World Beer Cup Journal, Part 1

The Inner Sanctum

Gothic towers harbored ghosts of so many dead journalists. Judge right lest ye be judged.

Last month the biennial World Beer Cup took place in downtown Chicago. In two amazingly relaxed and well-orchestrated days, about 180 judges from 26 countries meted out judgment on over 3,330 beers entered from 44 countries.

It may not be a secret society of Ivy League insiders, but judging the world’s largest and most intense beer competition is a private affair shared by a fortunate few. Sure, it sounds like a great gig – 50, 60, 70 beers a day – but truth be known, it is a very sober and nerdy process.

Here’s the math.

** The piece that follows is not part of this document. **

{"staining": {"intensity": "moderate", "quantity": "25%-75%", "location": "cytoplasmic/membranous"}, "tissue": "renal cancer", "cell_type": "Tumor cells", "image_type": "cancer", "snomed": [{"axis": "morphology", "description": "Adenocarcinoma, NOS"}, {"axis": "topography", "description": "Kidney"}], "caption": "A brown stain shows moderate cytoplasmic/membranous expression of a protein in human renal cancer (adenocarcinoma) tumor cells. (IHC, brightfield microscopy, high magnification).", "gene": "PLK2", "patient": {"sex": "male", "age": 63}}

Even if a judge were to consume one ounce of each beer during the day’s judging, total alcohol consumed would be no more than four 12-ounce bottles over an 8-hour period. Many judges, including yours truly, usually draw conclusions from even less, perhaps only a tablespoonful. Do you know what judges do after a long day’s judging? That’s right, they head out for a couple of beers. After all the little Dixie cups, that first pint begins to look terribly appetizing.

Not anyone can judge. You must have beer cred. Industry peeps need to give aspiring judges props. Some sort of covert BIA (beer intelligence agency) maintains your dossier. Show up five minutes late, twiddle your iPhone during judging, or argue im-peaceably with other judges and you will likely not be invited back. Yes, judges have disappeared.

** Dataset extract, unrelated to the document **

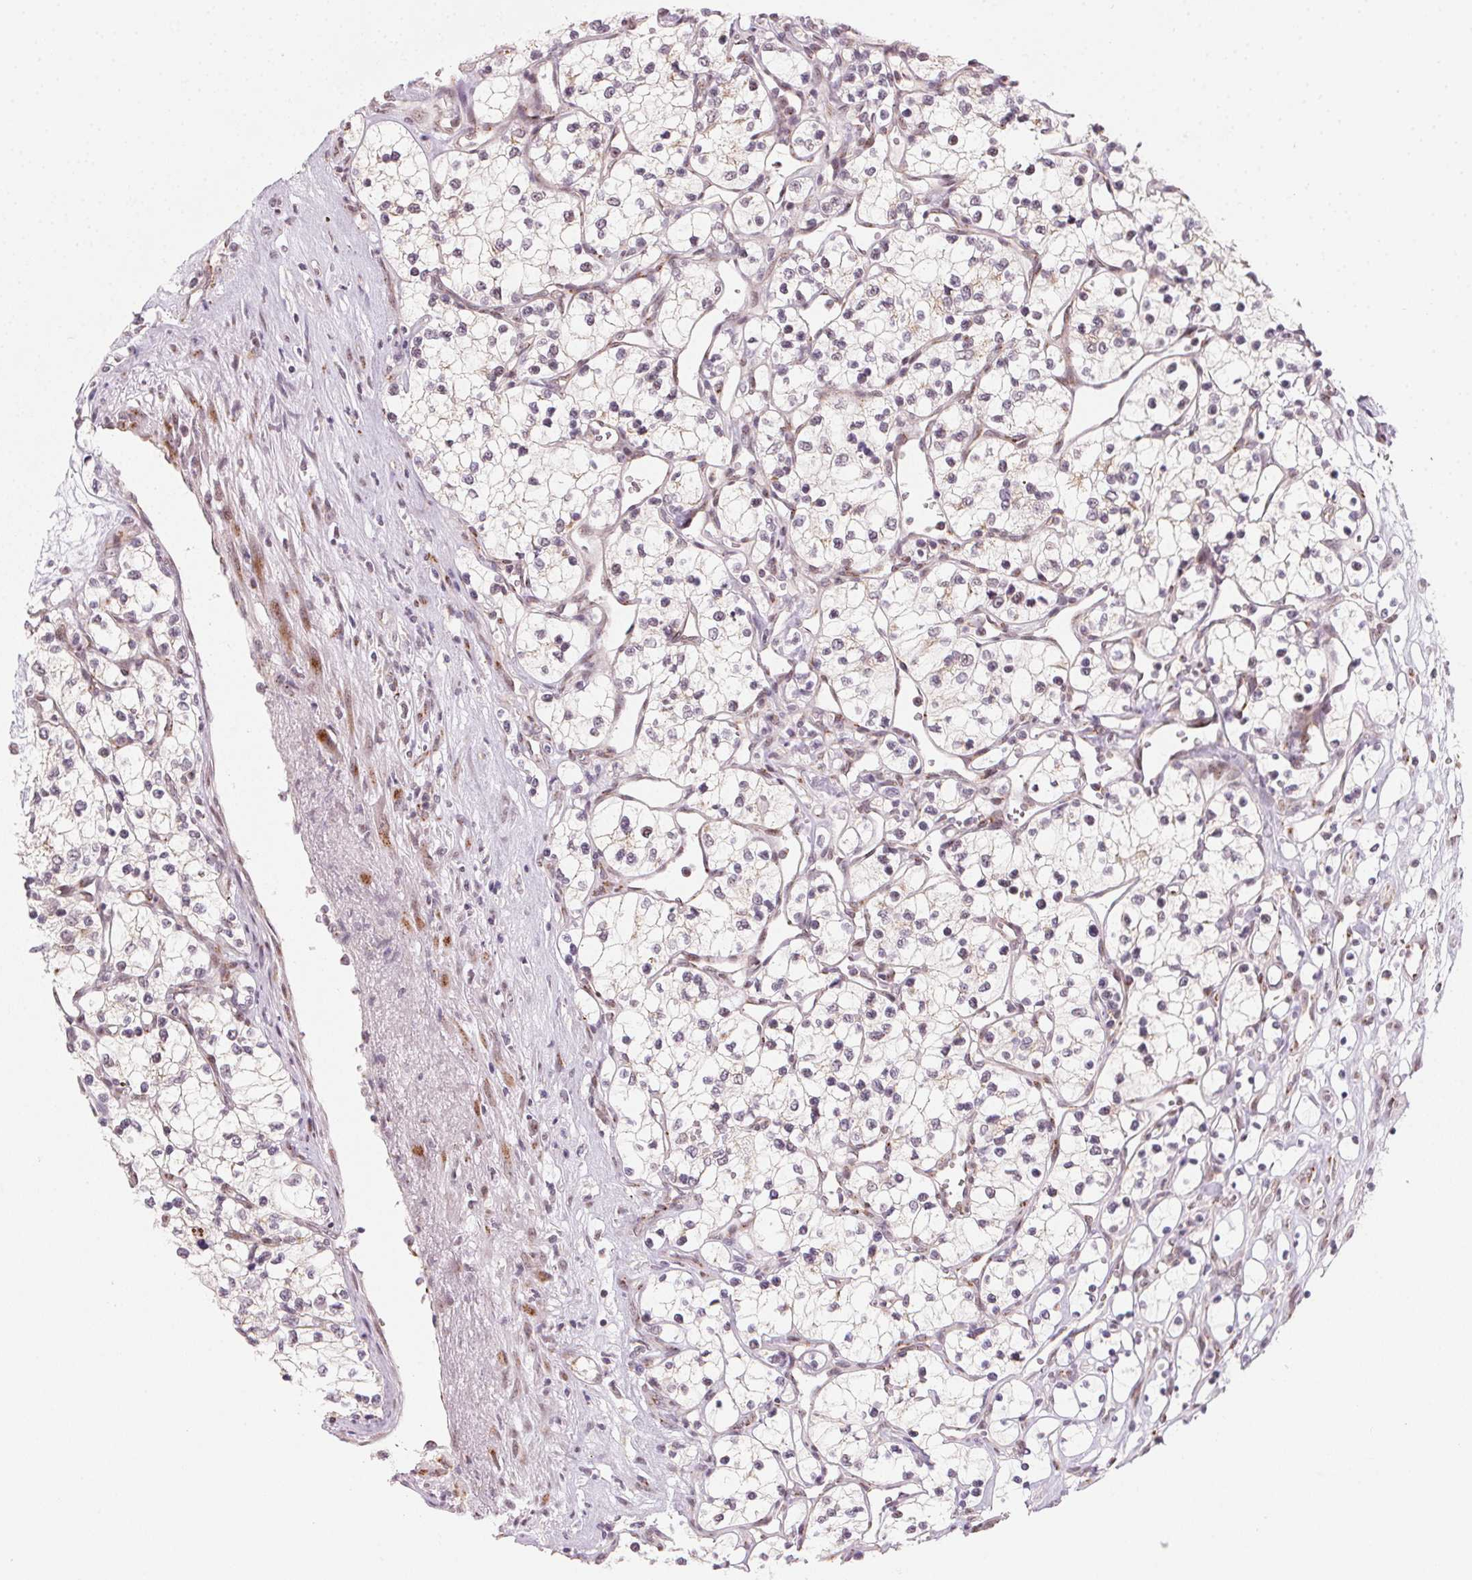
{"staining": {"intensity": "weak", "quantity": "25%-75%", "location": "cytoplasmic/membranous"}, "tissue": "renal cancer", "cell_type": "Tumor cells", "image_type": "cancer", "snomed": [{"axis": "morphology", "description": "Adenocarcinoma, NOS"}, {"axis": "topography", "description": "Kidney"}], "caption": "Immunohistochemistry photomicrograph of neoplastic tissue: human renal adenocarcinoma stained using immunohistochemistry shows low levels of weak protein expression localized specifically in the cytoplasmic/membranous of tumor cells, appearing as a cytoplasmic/membranous brown color.", "gene": "RAB22A", "patient": {"sex": "female", "age": 69}}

Judge calibration on the eve of judgment day is one of the few places where photography is permitted.

The culture and ritual involved in what might seem a simple matter of taste is, in fact, quite a structured affair. Here the dogmas of beer are parlayed, usually with caution and respect, occasionally without. Discipline (a.k.a “sobriety”) and diplomacy (known as “judge demeanor”) are valued traits. Of course, you have to have the palate to discriminate the universe of beer flavors – right good flavors and left over flavors. You have to know what each beer style should look, smell, taste, and feel like. Beer judging is like dog judging… except it generally smells better and there are the… other… intangibles. What could he mean by that? TPJ.